> ASSIGNED TASK
Look below for the line that contains "left eye: (30, 128)", then copy it and each following line exactly, through and including the line that contains "right wrist: (191, 111)".

> DATA FOR THE TASK

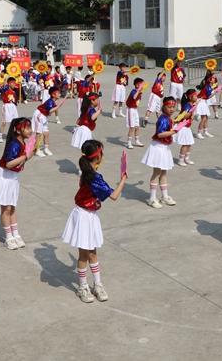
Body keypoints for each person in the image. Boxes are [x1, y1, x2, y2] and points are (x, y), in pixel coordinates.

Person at [62, 140, 127, 303]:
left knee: (92, 252)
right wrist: (123, 179)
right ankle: (83, 287)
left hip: (89, 215)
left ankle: (97, 284)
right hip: (84, 216)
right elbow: (113, 196)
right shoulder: (94, 177)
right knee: (84, 254)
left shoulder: (87, 171)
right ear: (97, 157)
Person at [0, 117, 35, 249]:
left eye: (30, 128)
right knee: (6, 208)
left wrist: (31, 152)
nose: (30, 130)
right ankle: (8, 237)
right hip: (5, 177)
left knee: (12, 206)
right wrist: (25, 156)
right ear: (18, 130)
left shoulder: (22, 142)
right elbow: (9, 163)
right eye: (27, 128)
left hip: (13, 178)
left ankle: (16, 234)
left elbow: (21, 161)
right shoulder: (14, 144)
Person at [142, 97, 176, 208]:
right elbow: (160, 134)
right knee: (157, 173)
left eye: (173, 107)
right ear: (163, 107)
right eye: (169, 107)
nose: (172, 109)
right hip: (158, 147)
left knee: (164, 173)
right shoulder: (162, 119)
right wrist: (173, 132)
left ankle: (164, 196)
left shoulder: (169, 118)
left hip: (165, 148)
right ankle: (152, 198)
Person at [31, 87, 61, 157]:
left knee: (46, 133)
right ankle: (37, 149)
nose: (59, 94)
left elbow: (50, 112)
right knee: (39, 133)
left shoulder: (53, 102)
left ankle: (46, 149)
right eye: (58, 93)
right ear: (53, 95)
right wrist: (59, 106)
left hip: (44, 117)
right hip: (39, 115)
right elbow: (50, 110)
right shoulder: (49, 101)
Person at [174, 89, 197, 167]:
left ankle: (187, 158)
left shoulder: (191, 105)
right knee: (185, 144)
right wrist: (191, 111)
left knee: (189, 143)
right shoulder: (187, 106)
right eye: (195, 96)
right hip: (183, 126)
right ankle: (181, 160)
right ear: (190, 97)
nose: (197, 97)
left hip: (187, 126)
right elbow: (185, 116)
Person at [0, 77, 20, 143]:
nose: (14, 85)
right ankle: (0, 136)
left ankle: (14, 136)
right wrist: (7, 78)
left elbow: (15, 101)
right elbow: (4, 85)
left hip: (13, 107)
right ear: (9, 83)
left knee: (15, 121)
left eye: (14, 83)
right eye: (13, 83)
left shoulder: (14, 92)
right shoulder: (6, 89)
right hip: (6, 106)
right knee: (4, 122)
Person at [195, 71, 216, 139]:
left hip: (203, 101)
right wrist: (215, 92)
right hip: (201, 101)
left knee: (206, 118)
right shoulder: (208, 87)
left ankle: (205, 131)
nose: (214, 79)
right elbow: (208, 97)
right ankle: (199, 132)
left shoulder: (208, 86)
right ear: (209, 80)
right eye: (212, 78)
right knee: (203, 118)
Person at [125, 78, 144, 149]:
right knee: (132, 127)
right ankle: (129, 143)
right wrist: (138, 91)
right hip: (130, 110)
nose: (142, 86)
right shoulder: (133, 91)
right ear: (136, 85)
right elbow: (134, 97)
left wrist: (140, 91)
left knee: (137, 127)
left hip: (135, 110)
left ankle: (137, 141)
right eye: (140, 84)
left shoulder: (139, 93)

> WRITTEN RESPONSE
left eye: (30, 128)
right knee: (6, 208)
left wrist: (31, 152)
nose: (30, 130)
right ankle: (8, 237)
right hip: (5, 177)
left knee: (12, 206)
right wrist: (25, 156)
right ear: (18, 130)
left shoulder: (22, 142)
right elbow: (9, 163)
right eye: (27, 128)
left hip: (13, 178)
left ankle: (16, 234)
left elbow: (21, 161)
right shoulder: (14, 144)
Person at [142, 97, 176, 208]:
right elbow: (160, 134)
right knee: (157, 173)
left eye: (173, 107)
right ear: (163, 107)
right eye: (169, 107)
nose: (172, 109)
right hip: (158, 147)
left knee: (164, 173)
right shoulder: (162, 119)
right wrist: (173, 132)
left ankle: (164, 196)
left shoulder: (169, 118)
left hip: (165, 148)
right ankle: (152, 198)
Person at [31, 87, 61, 157]:
left knee: (46, 133)
right ankle: (37, 149)
nose: (59, 94)
left elbow: (50, 112)
right knee: (39, 133)
left shoulder: (53, 102)
left ankle: (46, 149)
right eye: (58, 93)
right ear: (53, 95)
right wrist: (59, 106)
left hip: (44, 117)
right hip: (39, 115)
right elbow: (50, 110)
right shoulder: (49, 101)
Person at [174, 89, 197, 167]:
left ankle: (187, 158)
left shoulder: (191, 105)
right knee: (185, 144)
right wrist: (191, 111)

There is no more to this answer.